When I am writing this, the street beneath my house is completely empty. This is a rare occurrence, not something I thought I would ever have to see. When I look out of my window now, I still expect to see fruit and vegetable vendors hawking their produce in rickety wooden carts, dragging themselves onward on one side of the road, while swanky BMW’s languish on the other side, recovering from the party they were driven to the night before. I expect to see bikes screeching down the asphalt road at wind-like speeds, harnessed all too often by college students, cigarettes dangling from their lips, while a lone, helpless policeman chases them down to no avail, perhaps because they hadn’t cared to wear helmets.

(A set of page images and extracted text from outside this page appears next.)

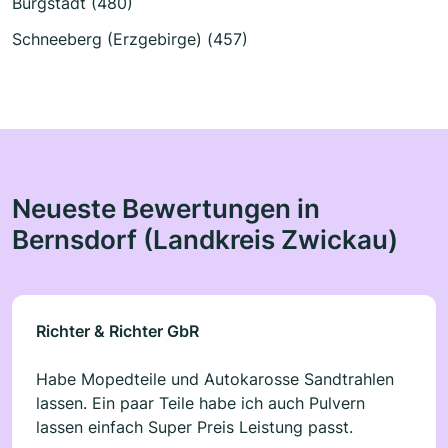
Burgstädt (480)
Schneeberg (Erzgebirge) (457)
Neueste Bewertungen in
Bernsdorf (Landkreis Zwickau)
Richter & Richter GbR
Habe Mopedteile und Autokarosse Sandtrahlen
lassen. Ein paar Teile habe ich auch Pulvern
lassen einfach Super Preis Leistung passt.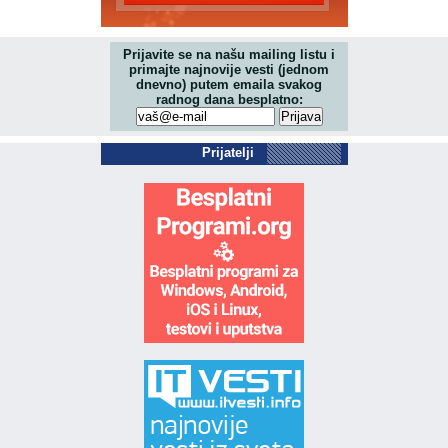
Prijavite se na našu mailing listu i
primajte najnovije vesti (jednom
dnevno) putem emaila svakog
radnog dana besplatno:
Prijatelji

I expect to see milkmen cycling to their jobs, weaving through the sauntering herds of cows in a deliciously ironic way.
I still expect to be woken up with a start in the middle of the night by a wedding party dancing its way down this street to the nearest banquet hall, blasting music at a decibel level thoroughly unsuited to the hour of the night. I expect to see people flocking to shanty stores and paan vendors and I expect to see children kicking a ball down the middle of the street on the days when traffic is sparse. I still expect to be greeted with a shrill gust of noise and bustle when I know all too well that I am grasping at straws, at a reality that no longer exists. In the past few months, as the world has veritably changed under the spell of a global health crisis, every time I have opened my window and peered down at the street beneath my house, I have been greeted by nothing but a strong gust of silence: a very different kind of noise altogether.

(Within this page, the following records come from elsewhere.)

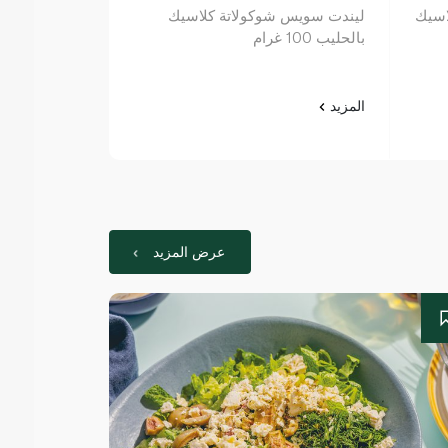
اسيك
ليندت سويس شوكولاتة كلاسيك
بالحليب 100 غرام
100 غرام
المزيد
المزيد
عرض المزيد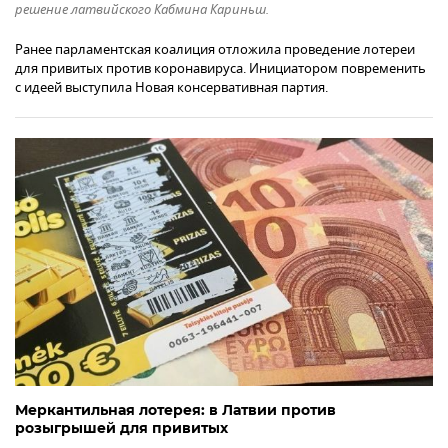
решение латвийского Кабмина Кариньш.
Ранее парламентская коалиция отложила проведение лотереи
для привитых против коронавируса. Инициатором повременить
с идеей выступила Новая консервативная партия.
Меркантильная лотерея: в Латвии против
розыгрышей для привитых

In recent days, this silence has been deafening. Just as I find myself adjusting to what everybody has been calling the ‘new normal’ and we all lock up and keep our distance, I make the mistake of looking out of my window and into the silence of this street. This empty street now spreads itself like poisonous undergrowth below my house; a constant reminder of how much has truly changed.

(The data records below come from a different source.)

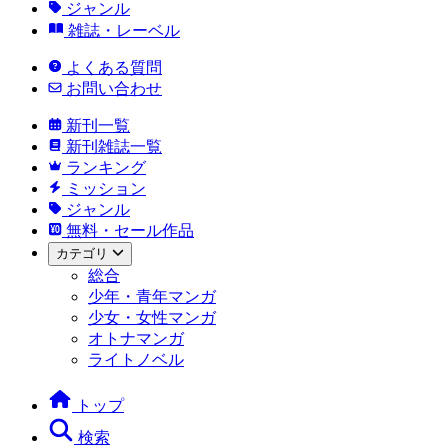
ジャンル
雑誌・レーベル
よくある質問
お問い合わせ
新刊一覧
新刊雑誌一覧
ランキング
ミッション
ジャンル
無料・セール作品
カテゴリ
総合
少年・青年マンガ
少女・女性マンガ
オトナマンガ
ライトノベル
トップ
検索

The fruit and vegetable vendors have deserted the street-sides; their wooden carts left in shambles and stray spinach leaves littering the ground below. The BMW’s have been driven off the roadside and the bikes no longer make an appearance; their engines have long been lulled into a peaceful slumber. I catch myself, at odd and embarrassing moments, straining my ears to catch even a flyaway note of the hideously remixed Bollywood songs our beloved wedding party was such a fan of. Maybe it’s a delusion, but it seems more difficult to fall asleep without them. The college-going students now smoke in their balconies standing six feet apart from each other, and the occasional policeman who wanders on to this street now wonders where they all are; each has no purpose without the other, it would seem. With the milkmen at home, the herds of cows are free to roam the street with a kind of joyous abandon we all used to have before.